| Task goal |
Show all lines of the entries in which the word "affärerna" is found.

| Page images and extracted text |

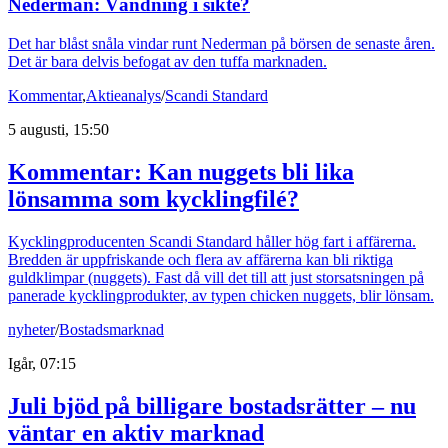
Nederman: Vändning i sikte?
Det har blåst snåla vindar runt Nederman på börsen de senaste åren.
Det är bara delvis befogat av den tuffa marknaden.
Kommentar
,
Aktieanalys
/
Scandi Standard
5 augusti, 15:50
Kommentar: Kan nuggets bli lika
lönsamma som kycklingfilé?
Kycklingproducenten Scandi Standard håller hög fart i affärerna.
Bredden är uppfriskande och flera av affärerna kan bli riktiga
guldklimpar (nuggets). Fast då vill det till att just storsatsningen på
panerade kycklingprodukter, av typen chicken nuggets, blir lönsam.
nyheter
/
Bostadsmarknad
Igår, 07:15
Juli bjöd på billigare bostadsrätter – nu
väntar en aktiv marknad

| Task answer |
Kycklingproducenten Scandi Standard håller hög fart i affärerna.
Bredden är uppfriskande och flera av affärerna kan bli riktiga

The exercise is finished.